What to produce:
Your task is to show every line in the listing below that includes "origin".

= = = =

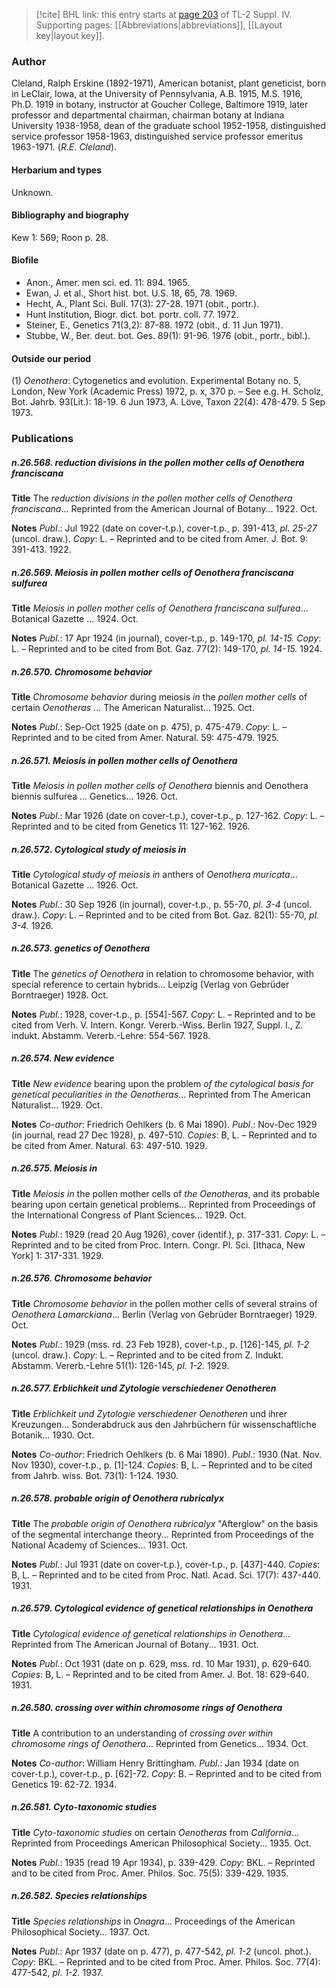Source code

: > [!cite] BHL link: this entry starts at [page 203](https://www.biodiversitylibrary.org/item/103860#page/213/mode/1up) of TL-2 Suppl. IV.
> Supporting pages: [[Abbreviations|abbreviations]], [[Layout key|layout key]].

### Author

Cleland, Ralph Erskine (1892-1971), American botanist, plant geneticist, born in LeClair, Iowa, at the University of Pennsylvania, A.B. 1915, M.S. 1916, Ph.D. 1919 in botany, instructor at Goucher College, Baltimore 1919, later professor and departmental chairman, chairman botany at Indiana University 1938-1958, dean of the graduate school 1952-1958, distinguished service professor 1958-1963, distinguished service professor emeritus 1963-1971. (*R.E. Cleland*).

#### Herbarium and types

Unknown.

#### Bibliography and biography

Kew 1: 569; Roon p. 28.

#### Biofile

- Anon., Amer. men sci. ed. 11: 894. 1965.
- Ewan, J. et al., Short hist. bot. U.S. 18, 65, 78. 1969.
- Hecht, A., Plant Sci. Bull. 17(3): 27-28. 1971 (obit., portr.).
- Hunt Institution, Biogr. dict. bot. portr. coll. 77. 1972.
- Steiner, E., Genetics 71(3,2): 87-88. 1972 (obit., d. 11 Jun 1971).
- Stubbe, W., Ber. deut. bot. Ges. 89(1): 91-96. 1976 (obit., portr., bibl.).

#### Outside our period

(1) *Oenothera*: Cytogenetics and evolution. Experimental Botany no. 5, London, New York (Academic Press) 1972, p. x, 370 p. – See e.g. H. Scholz, Bot. Jahrb. 93(Lit.): 18-19. 6 Jun 1973, A. Löve, Taxon 22(4): 478-479. 5 Sep 1973.

### Publications

##### n.26.568. reduction divisions in the pollen mother cells of Oenothera franciscana

**Title**
The *reduction divisions in the pollen mother cells of Oenothera franciscana*... Reprinted from the American Journal of Botany... 1922. Oct.

**Notes**
*Publ*.: Jul 1922 (date on cover-t.p.), cover-t.p., p. 391-413, *pl. 25-27* (uncol. draw.). *Copy*: L. – Reprinted and to be cited from Amer. J. Bot. 9: 391-413. 1922.

##### n.26.569. Meiosis in pollen mother cells of Oenothera franciscana sulfurea

**Title**
*Meiosis in pollen mother cells of Oenothera franciscana sulfurea*... Botanical Gazette ... 1924. Oct.

**Notes**
*Publ*.: 17 Apr 1924 (in journal), cover-t.p., p. 149-170, *pl. 14-15.* *Copy*: L. – Reprinted and to be cited from Bot. Gaz. 77(2): 149-170, *pl. 14-15.* 1924.

##### n.26.570. Chromosome behavior

**Title**
*Chromosome behavior* during meiosis *in* the *pollen mother cells* of certain *Oenotheras* ... The American Naturalist... 1925. Oct.

**Notes**
*Publ*.: Sep-Oct 1925 (date on p. 475), p. 475-479. *Copy*: L. – Reprinted and to be cited from Amer. Natural. 59: 475-479. 1925.

##### n.26.571. Meiosis in pollen mother cells of Oenothera

**Title**
*Meiosis in pollen mother cells of Oenothera* biennis and Oenothera biennis sulfurea ... Genetics... 1926. Oct.

**Notes**
*Publ*.: Mar 1926 (date on cover-t.p.), cover-t.p., p. 127-162. *Copy*: L. – Reprinted and to be cited from Genetics 11: 127-162. 1926.

##### n.26.572. Cytological study of meiosis in

**Title**
*Cytological study of meiosis in* anthers of *Oenothera muricata*... Botanical Gazette ... 1926. Oct.

**Notes**
*Publ*.: 30 Sep 1926 (in journal), cover-t.p., p. 55-70, *pl. 3-4* (uncol. draw.). *Copy*: L. – Reprinted and to be cited from Bot. Gaz. 82(1): 55-70, *pl. 3-4.* 1926.

##### n.26.573. genetics of Oenothera

**Title**
The *genetics of Oenothera* in relation to chromosome behavior, with special reference to certain hybrids... Leipzig (Verlag von Gebrüder Borntraeger) 1928. Oct.

**Notes**
*Publ*.: 1928, cover-t.p., p. \[554\]-567. *Copy*: L. – Reprinted and to be cited from Verh. V. Intern. Kongr. Vererb.-Wiss. Berlin 1927, Suppl. I., Z. indukt. Abstamm. Vererb.-Lehre: 554-567. 1928.

##### n.26.574. New evidence

**Title**
*New evidence* bearing upon the problem *of the cytological basis for genetical peculiarities in the Oenotheras*... Reprinted from The American Naturalist... 1929. Oct.

**Notes**
*Co-author*: Friedrich Oehlkers (b. 6 Mai 1890).
*Publ*.: Nov-Dec 1929 (in journal, read 27 Dec 1928), p. 497-510. *Copies*: B, L. – Reprinted and to be cited from Amer. Natural. 63: 497-510. 1929.

##### n.26.575. Meiosis in

**Title**
*Meiosis in* the pollen mother cells of *the Oenotheras*, and its probable bearing upon certain genetical problems... Reprinted from Proceedings of the International Congress of Plant Sciences... 1929. Oct.

**Notes**
*Publ*.: 1929 (read 20 Aug 1926), cover (identif.), p. 317-331. *Copy*: L. – Reprinted and to be cited from Proc. Intern. Congr. Pl. Sci. \[Ithaca, New York\] 1: 317-331. 1929.

##### n.26.576. Chromosome behavior

**Title**
*Chromosome behavior* in the pollen mother cells of several strains of *Oenothera Lamarckiana*... Berlin (Verlag von Gebrüder Borntraeger) 1929. Oct.

**Notes**
*Publ*.: 1929 (mss. rd. 23 Feb 1928), cover-t.p., p. \[126\]-145, *pl. 1-2* (uncol. draw.). *Copy*: L. – Reprinted and to be cited from Z. Indukt. Abstamm. Vererb.-Lehre 51(1): 126-145, *pl. 1-2.* 1929.

##### n.26.577. Erblichkeit und Zytologie verschiedener Oenotheren

**Title**
*Erblichkeit und Zytologie verschiedener Oenotheren* und ihrer Kreuzungen... Sonderabdruck aus den Jahrbüchern für wissenschaftliche Botanik... 1930. Oct.

**Notes**
*Co-author*: Friedrich Oehlkers (b. 6 Mai 1890).
*Publ*.: 1930 (Nat. Nov. Nov 1930), cover-t.p., p. \[1\]-124. *Copies*: B, L. – Reprinted and to be cited from Jahrb. wiss. Bot. 73(1): 1-124. 1930.

##### n.26.578. probable origin of Oenothera rubricalyx

**Title**
The *probable origin of Oenothera rubricalyx* "Afterglow" on the basis of the segmental interchange theory... Reprinted from Proceedings of the National Academy of Sciences... 1931. Oct.

**Notes**
*Publ*.: Jul 1931 (date on cover-t.p.), cover-t.p., p. \[437\]-440. *Copies*: B, L. – Reprinted and to be cited from Proc. Natl. Acad. Sci. 17(7): 437-440. 1931.

##### n.26.579. Cytological evidence of genetical relationships in Oenothera

**Title**
*Cytological evidence of genetical relationships in Oenothera*... Reprinted from The American Journal of Botany... 1931. Oct.

**Notes**
*Publ*.: Oct 1931 (date on p. 629, mss. rd. 10 Mar 1931), p. 629-640. *Copies*: B, L. – Reprinted and to be cited from Amer. J. Bot. 18: 629-640. 1931.

##### n.26.580. crossing over within chromosome rings of Oenothera

**Title**
A contribution to an understanding of *crossing over within chromosome rings of Oenothera*... Reprinted from Genetics... 1934. Oct.

**Notes**
*Co-author*: William Henry Brittingham.
*Publ*.: Jan 1934 (date on cover-t.p.), cover-t.p., p. \[62\]-72. *Copy*: B. – Reprinted and to be cited from Genetics 19: 62-72. 1934.

##### n.26.581. Cyto-taxonomic studies

**Title**
*Cyto-taxonomic studies* on certain *Oenotheras* from *California*... Reprinted from Proceedings American Philosophical Society... 1935. Oct.

**Notes**
*Publ*.: 1935 (read 19 Apr 1934), p. 339-429. *Copy*: BKL. – Reprinted and to be cited from Proc. Amer. Philos. Soc. 75(5): 339-429. 1935.

##### n.26.582. Species relationships

**Title**
*Species relationships* in *Onagra*... Proceedings of the American Philosophical Society... 1937. Oct.

**Notes**
*Publ*.: Apr 1937 (date on p. 477), p. 477-542, *pl. 1-2* (uncol. phot.). *Copy*: BKL. – Reprinted and to be cited from Proc. Amer. Philos. Soc. 77(4): 477-542, *pl. 1-2.* 1937.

= = = =

Task solution:
##### n.26.578. probable origin of Oenothera rubricalyx
The *probable origin of Oenothera rubricalyx* "Afterglow" on the basis of the segmental interchange theory... Reprinted from Proceedings of the National Academy of Sciences... 1931. Oct.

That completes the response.